> **TO-DO ITEM**
Write down exactly what lies from the line containing "www.handelsgalanumeå.se" to the end of the records, inclusive, and omit the pictures.

[Opening THE RECORDS section]

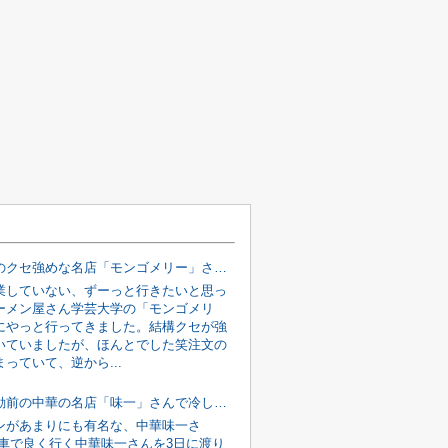
学芸大学のクセ強めな名店「モンゴメリー」さんの「ラーメン」を食べてきました♪
業していない、ずーっと行きたいと思っ
ーメン屋さん学芸大学の「モンゴメリ
にやっと行ってきました。結構クセが強
いていましたが、ほんとでした笑注文の
っていて、逆から...
目黒・不動前の中華の名店「味一」さんで冷し中華を食べてみた！③
ンがあまりにも有名な、中華味一さ
転車で良く行く中華味一さんを3日に渡り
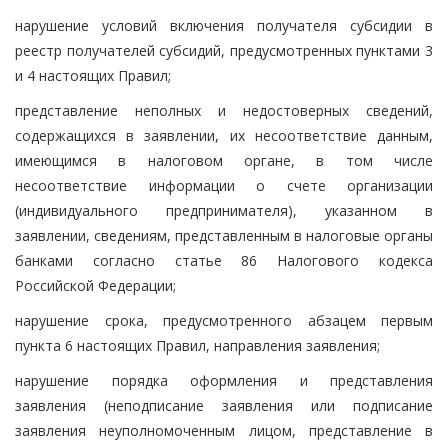
нарушение условий включения получателя субсидии в
реестр получателей субсидий, предусмотренных пунктами 3
и 4 настоящих Правил;
представление неполных и недостоверных сведений,
содержащихся в заявлении, их несоответствие данным,
имеющимся в налоговом органе, в том числе
несоответствие информации о счете организации
(индивидуального предпринимателя), указанном в
заявлении, сведениям, представленным в налоговые органы
банками согласно статье 86 Налогового кодекса
Российской Федерации;
нарушение срока, предусмотренного абзацем первым
пункта 6 настоящих Правил, направления заявления;
нарушение порядка оформления и представления
заявления (неподписание заявления или подписание
заявления неуполномоченным лицом, представление в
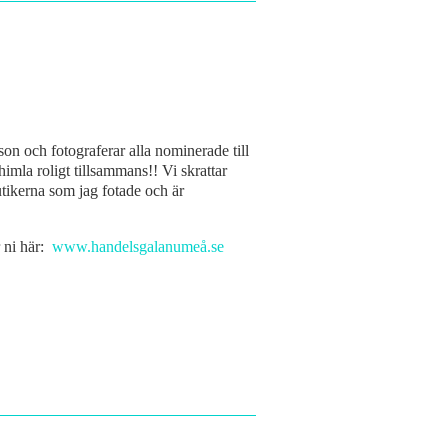
on och fotograferar alla nominerade till
mla roligt tillsammans!! Vi skrattar
tikerna som jag fotade och är
r ni här:
www.handelsgalanumeå.se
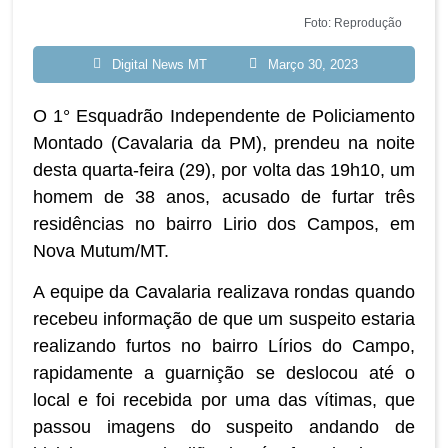
Foto: Reprodução
Digital News MT
Março 30, 2023
O 1° Esquadrão Independente de Policiamento
Montado (Cavalaria da PM), prendeu na noite
desta quarta-feira (29), por volta das 19h10, um
homem de 38 anos, acusado de furtar três
residências no bairro Lirio dos Campos, em
Nova Mutum/MT.
A equipe da Cavalaria realizava rondas quando
recebeu informação de que um suspeito estaria
realizando furtos no bairro Lírios do Campo,
rapidamente a guarnição se deslocou até o
local e foi recebida por uma das vítimas, que
passou imagens do suspeito andando de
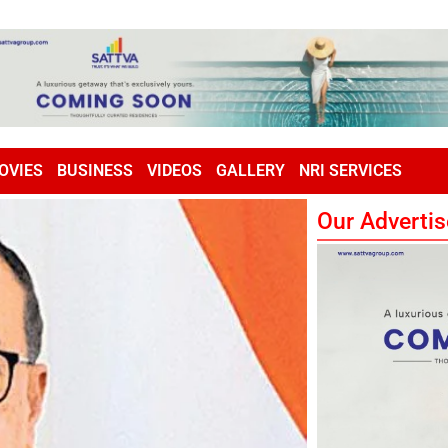
OVIES
BUSINESS
VIDEOS
GALLERY
NRI SERVICES
Our Advertis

[Closing THE RECORDS section]

> **FINISHED TASK**
www.handelsgalanumeå.se
Foto: Reprodução
Digital News MT
Março 30, 2023
O 1° Esquadrão Independente de Policiamento
Montado (Cavalaria da PM), prendeu na noite
desta quarta-feira (29), por volta das 19h10, um
homem de 38 anos, acusado de furtar três
residências no bairro Lirio dos Campos, em
Nova Mutum/MT.
A equipe da Cavalaria realizava rondas quando
recebeu informação de que um suspeito estaria
realizando furtos no bairro Lírios do Campo,
rapidamente a guarnição se deslocou até o
local e foi recebida por uma das vítimas, que
passou imagens do suspeito andando de
OVIES
BUSINESS
VIDEOS
GALLERY
NRI SERVICES
Our Advertis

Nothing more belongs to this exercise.